PEOPLE – INSIDE TV’S TOP DRAMA
October 3, 2002
People Magazine
As crime-solving wizards on TV’s top-rated drama, the stars of CSI steep themselves in blood, bullet holes and (very) gross anatomy.
This past summer the cast of CSI: Crime Scene Investigation did what you’d expect anyone from a major hit series to do. They kicked back and forgot about the inanimate parade of bruised, gouged, mutilated and (on one memorable occasion) liquefied corpses that form the dramatic center of the CBS show’s high-tech forensic sleuthing. Costars Jorja Fox, Eric Szmanda and Gary Dourdan all vacationed together in Paris. Evanston, Ill., native William Petersen took in a Chicago Cubs baseball game with six CSI grips from L.A.
Meanwhile Marg Helgenberger, 43, went on a busman’s holiday from hell: She’d been worried that the show’s phenomenal popularity — signaled by its own new spinoff, CSI: Miami, teaming NYPD Blue alumni David Caruso and Kim Delaney — might be taking the edge off her performance as intrepid detective (and ex-stripper) Catherine Willows. So she spent a night with Las Vegas’s own crime scene investigators, the inspiration for the series. The unit was called to a casino hotel to check out a corpse, male, in his 30s, dead of drugs and alcohol. “You get a sense of the fragility of life,” says Helgenberger, seated near a photo of her son Huey, 12, in her trailer on the set in Valencia, Calif. “But I also came away with a sense of what heroes these people are.
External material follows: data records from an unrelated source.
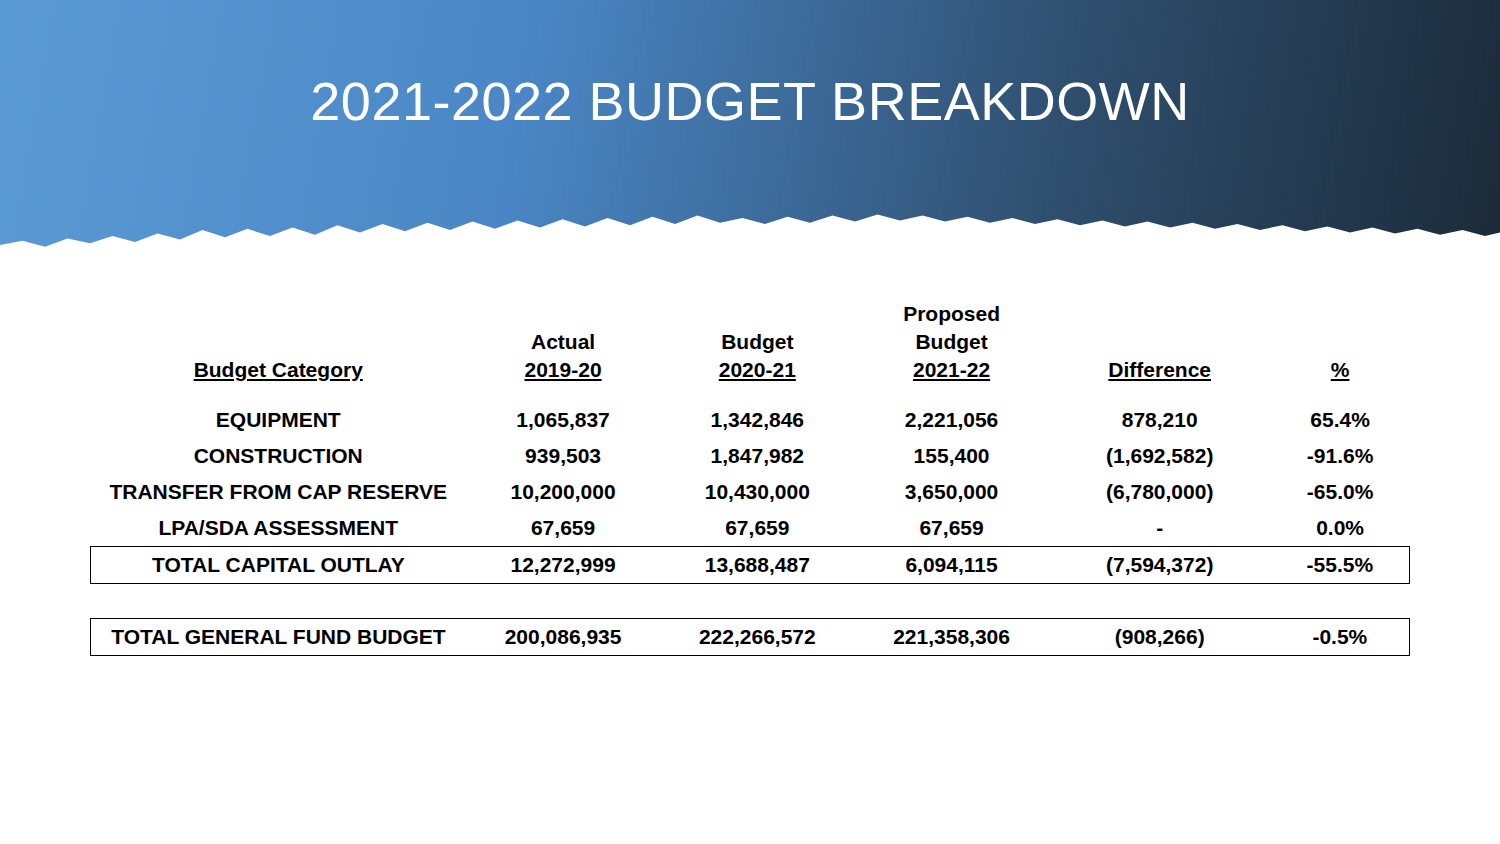2021-2022 BUDGET BREAKDOWN
| | | | Proposed | | |
| --- | --- | --- | --- | --- | --- |
| | Actual | Budget | Budget | | |
| Budget Category | 2019-20 | 2020-21 | 2021-22 | Difference | % |
| EQUIPMENT | 1,065,837 | 1,342,846 | 2,221,056 | 878,210 | 65.4% |
| CONSTRUCTION | 939,503 | 1,847,982 | 155,400 | (1,692,582) | -91.6% |
| TRANSFER FROM CAP RESERVE | 10,200,000 | 10,430,000 | 3,650,000 | (6,780,000) | -65.0% |
| LPA/SDA ASSESSMENT | 67,659 | 67,659 | 67,659 | - | 0.0% |
| TOTAL CAPITAL OUTLAY | 12,272,999 | 13,688,487 | 6,094,115 | (7,594,372) | -55.5% |
| TOTAL GENERAL FUND BUDGET | 200,086,935 | 222,266,572 | 221,358,306 | (908,266) | -0.5% |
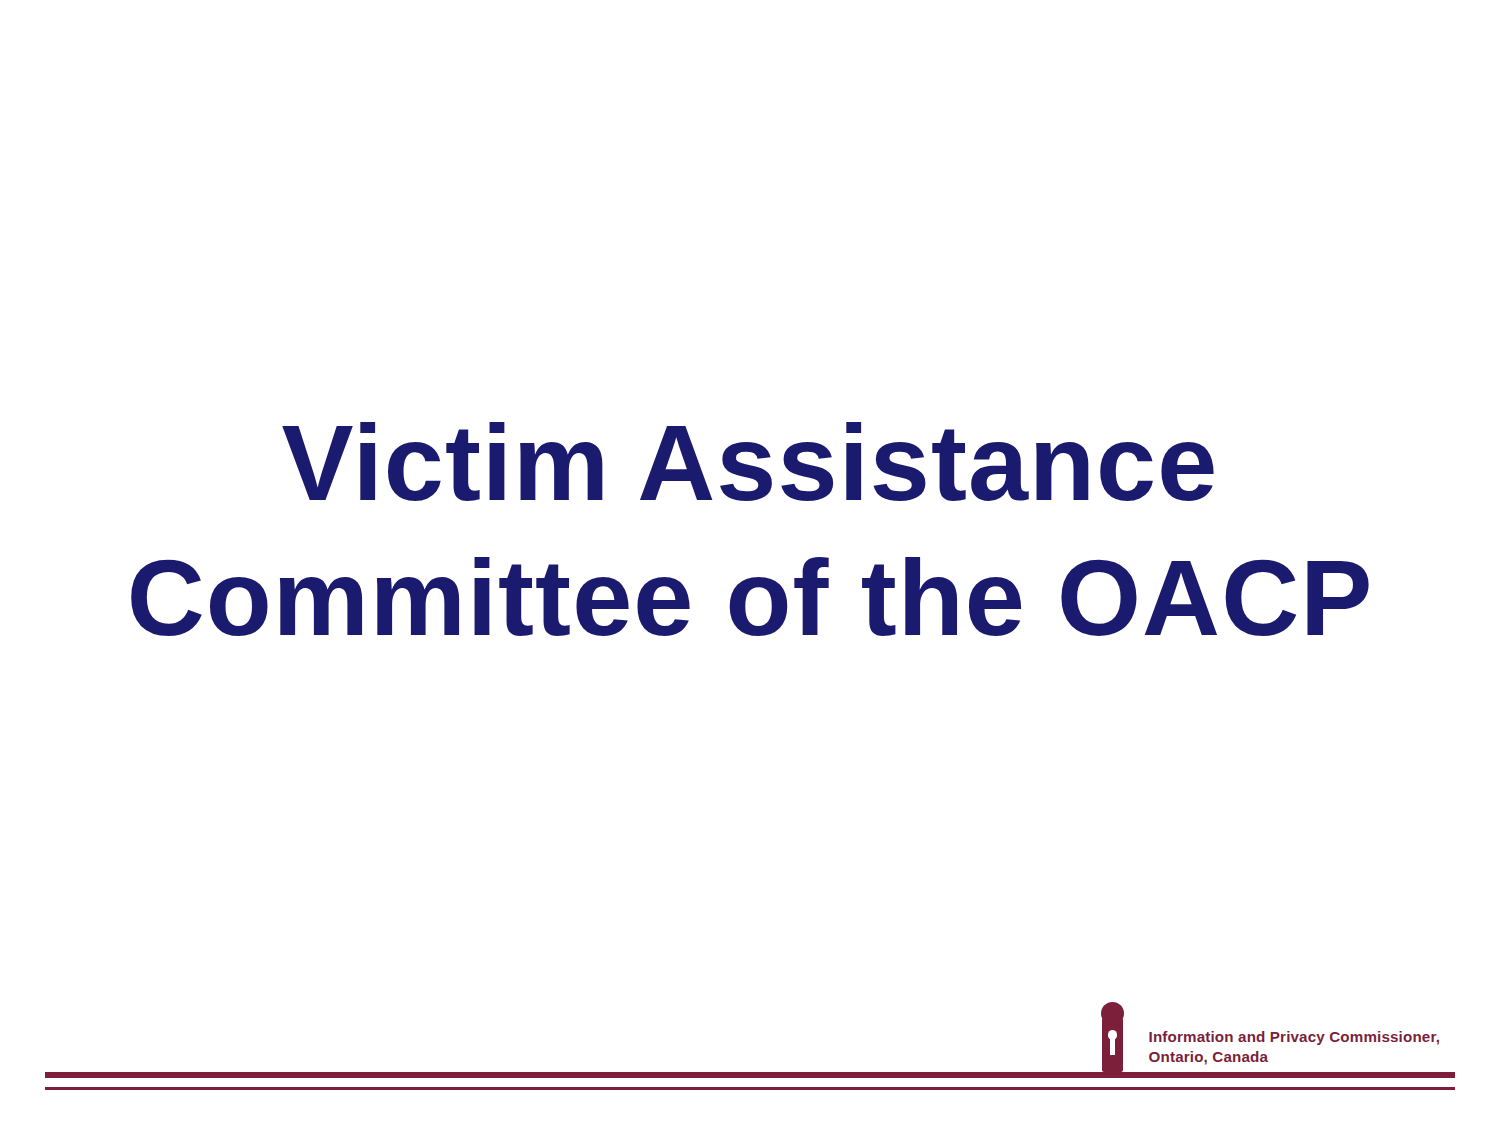Victim Assistance Committee of the OACP
Information and Privacy Commissioner,
Ontario, Canada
They do a job most people couldn’t or wouldn’t do, and make a difference solving crimes.”
As of July, Helgenberger was back on the set for CSI’s third season, which kicked off Sept. 26 with its best ratings ever. An audience of 30 million tuned in for the adventures of this savvy, cast-iron-stomached Vegas forensics unit led by the obsessive Gil Grissom (Petersen, 49), with an assist from a team that also includes Warrick Brown (Dourdan, 35), Nick Stokes (George Eads, 35) and Sara Sidle (Fox, 34). Their cases are peppered with grisly details — an old lady devoured by her cats, a cheerleader disemboweled on a soccer field — and discussed with such intimidating jargon as “phenolphthalein” (a chemical that detects blood) and “epithelial” (skin cells). “Most of these terms are in Latin,” says Petersen. “But we learn as we go along.”
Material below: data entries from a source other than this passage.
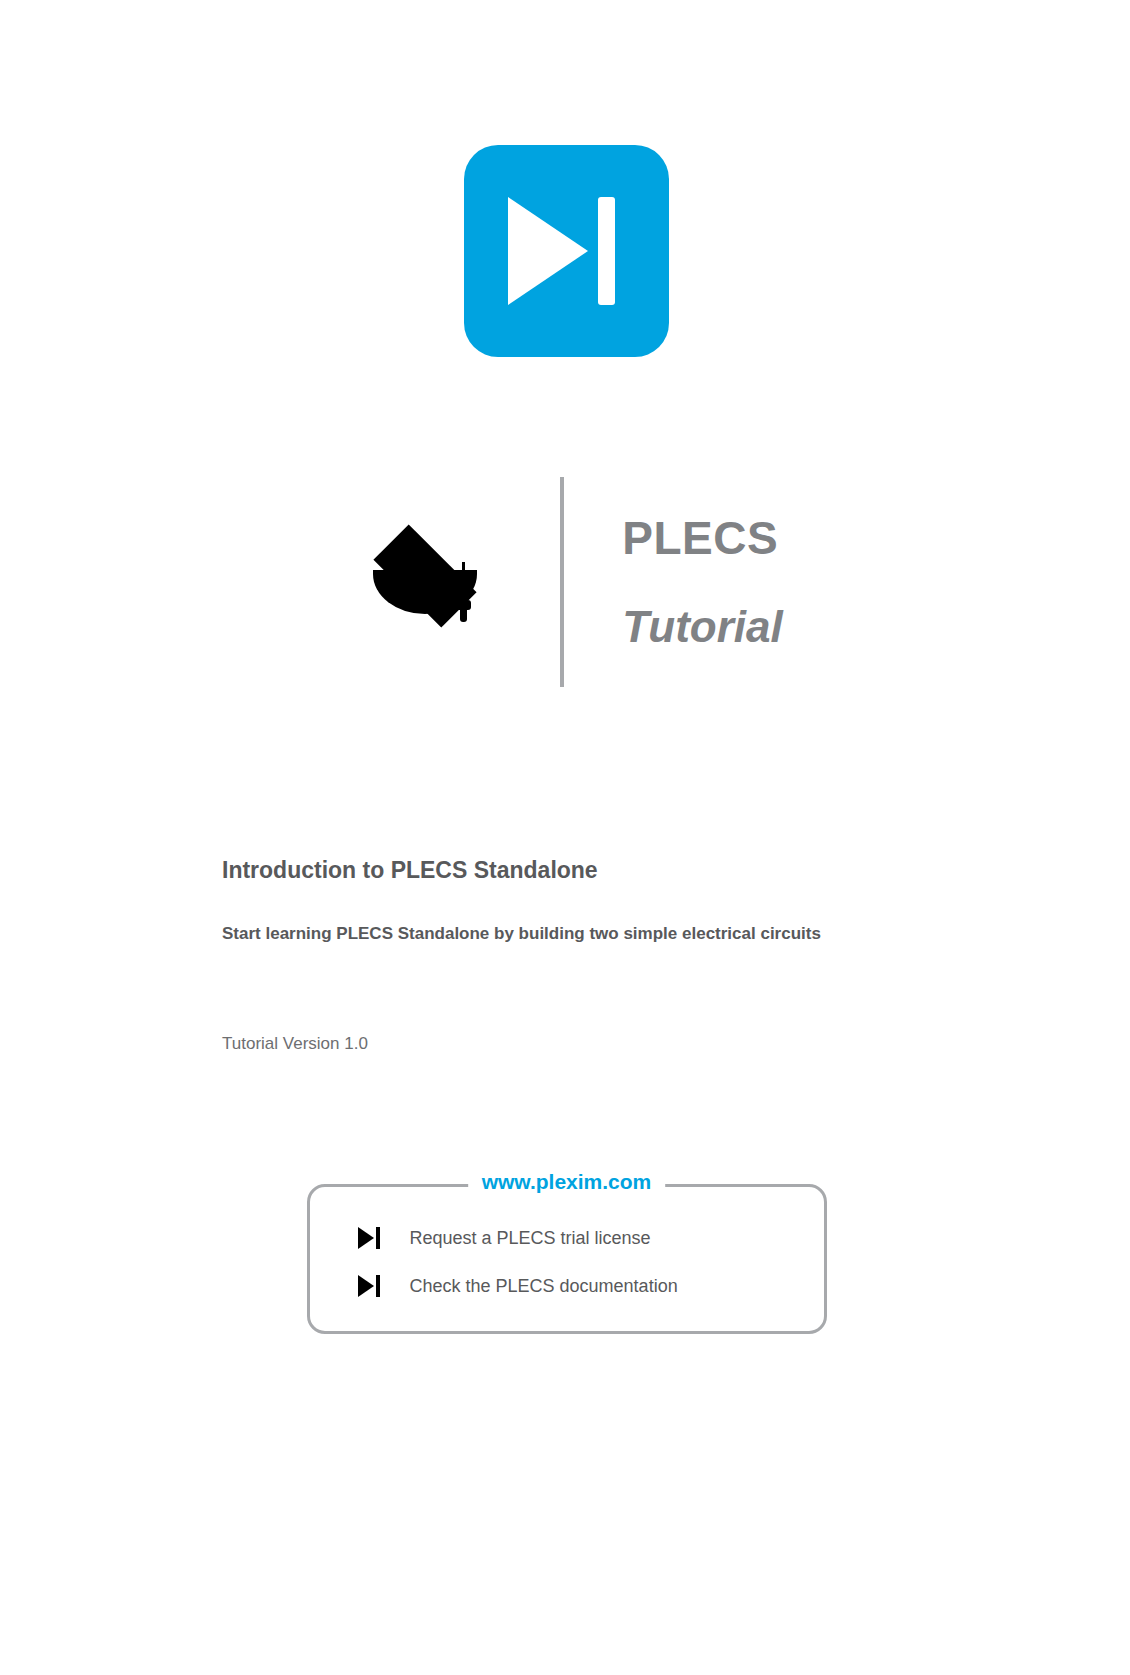PLECS
Tutorial
Introduction to PLECS Standalone
Start learning PLECS Standalone by building two simple electrical circuits
Tutorial Version 1.0
www.plexim.com
Request a PLECS trial license
Check the PLECS documentation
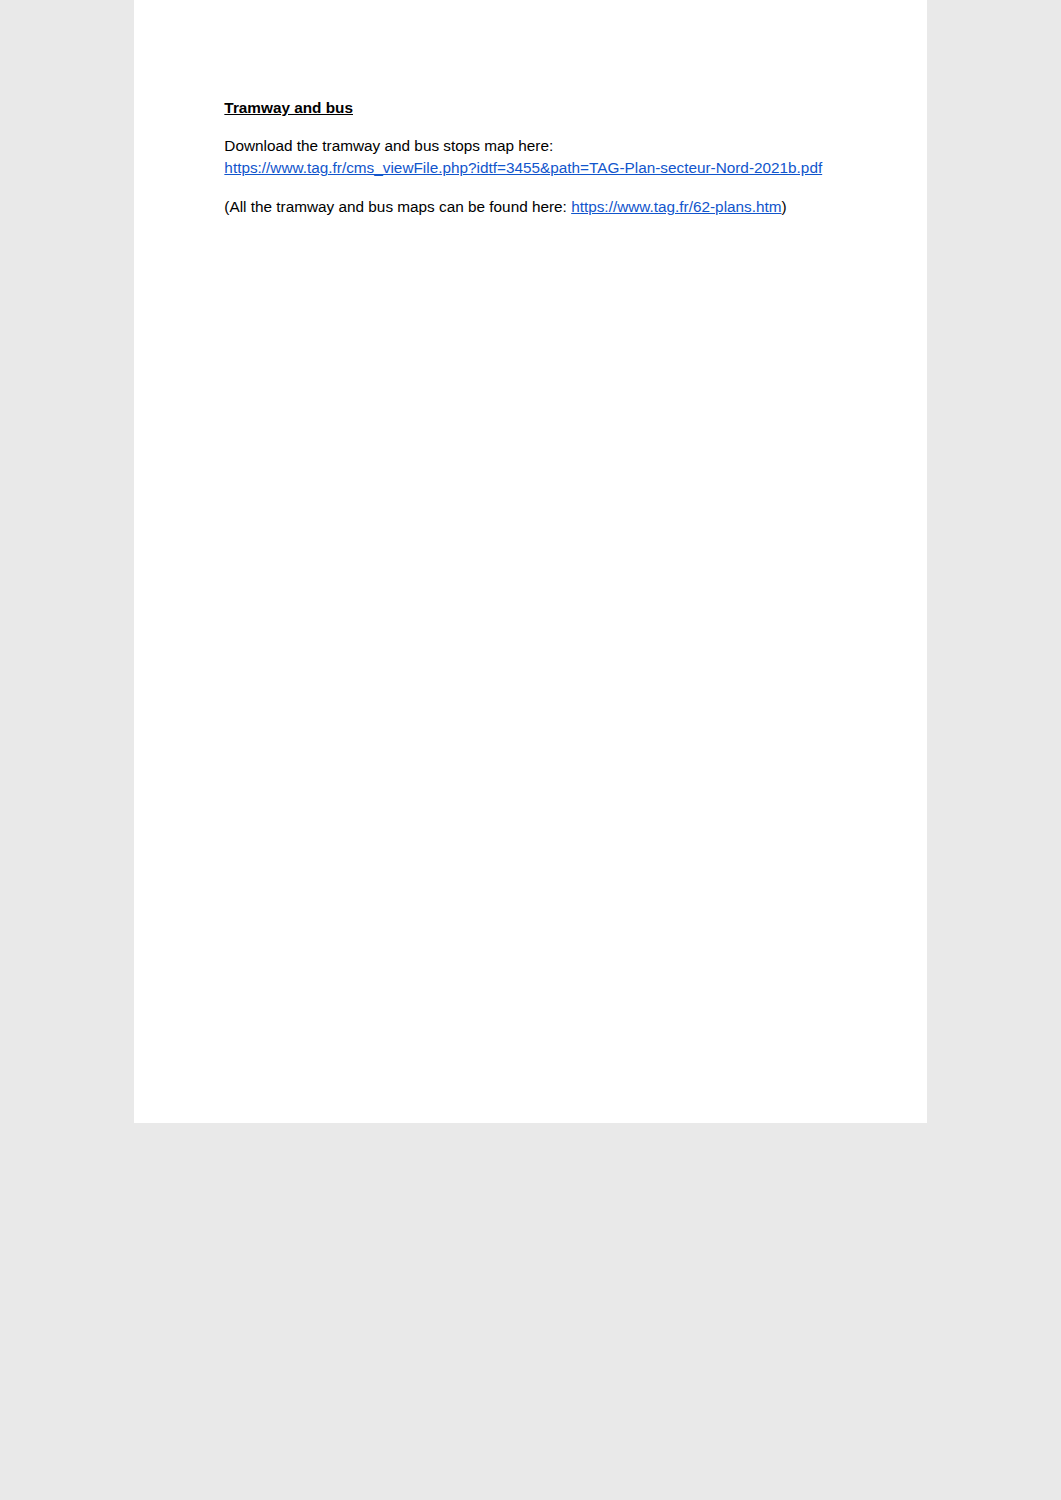Tramway and bus
Download the tramway and bus stops map here:
https://www.tag.fr/cms_viewFile.php?idtf=3455&path=TAG-Plan-secteur-Nord-2021b.pdf
(All the tramway and bus maps can be found here: https://www.tag.fr/62-plans.htm)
They learn fast. The show, which has supplanted ER as TV’s top-rated drama, is now famous enough that when Dourdan and Eads last year promoted CSI in Buenos Aires, where the show airs, local police decided to take the stars down a peg. “They showed us tapes of autopsies to see if we would crack,” Dourdan says. “We didn’t.”
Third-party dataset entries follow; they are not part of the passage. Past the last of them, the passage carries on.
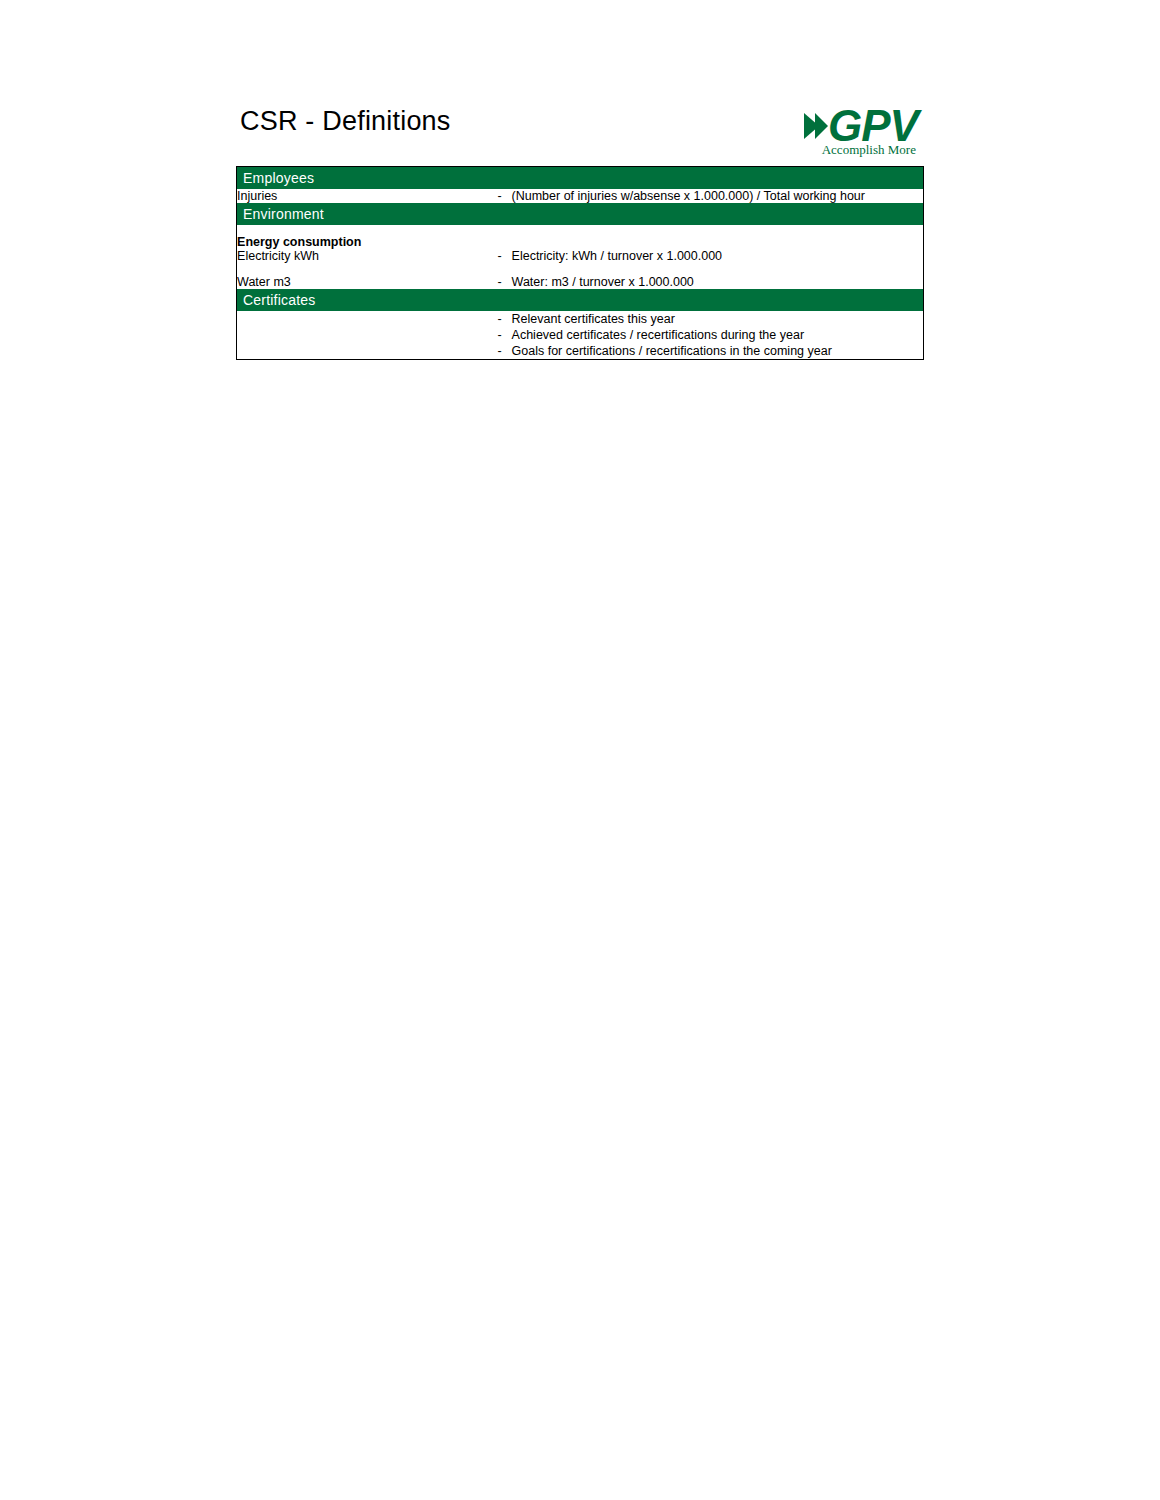CSR - Definitions
GPV
Accomplish More
| Employees |
| Injuries | - (Number of injuries w/absense x 1.000.000) / Total working hour |
| Environment |
| Energy consumption | |
| Electricity kWh | - Electricity: kWh / turnover x 1.000.000 |
| Water m3 | - Water: m3 / turnover x 1.000.000 |
| Certificates |
| | - Relevant certificates this year - Achieved certificates / recertifications during the year - Goals for certifications / recertifications in the coming year |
Far from being queasy, the cast seems genuinely curious about the show’s morbid matters. Petersen — who is coexecutive producer and costar — unwinds by plowing through the dense prose of The Future of Life by forensic entomologist Edward O. Wilson. One shelf of Helgenberger’s colorfully decorated trailer includes Practical Homicide Investigation. The set’s atmosphere is hardly funereal, though. Some days Fox, Dourdan, Eads and Robert David Hall (who plays coroner Albert Robbins) bring out guitars for an off-camera sing-along of folk and blues, and Paul Guilfoyle, 53 (police captain Jim Brass), is considered a reliable cutup. Helgenberger arrives already chilled out. “I did yoga at 4:45 a.m.,” she says.
All around them, however, is the presence of death. There’s the lab (stocked, for verisimilitude’s sake, with several million dollars’ worth of equipment, including a $500,000 ballistics identifier) and Robbins’s morgue. “One of the treats for me,” says Hall, 55, “is what our special effects guy will do to the corpses.” The cadavers are actually actors, made up to look seriously dead and damaged. And all that blood? It’s Karo Syrup, “and it tastes like peppermint,” says Eads.
Even though the gore is fake, Jorja Fox and Eric Szmanda, who plays DNA tech Greg Sanders, could do with a little less of it. They will never again make the mistake of eating pizza before a forensics scene. “I started feeling nauseous,” says Fox. “I don’t think I could ever be a CSI.”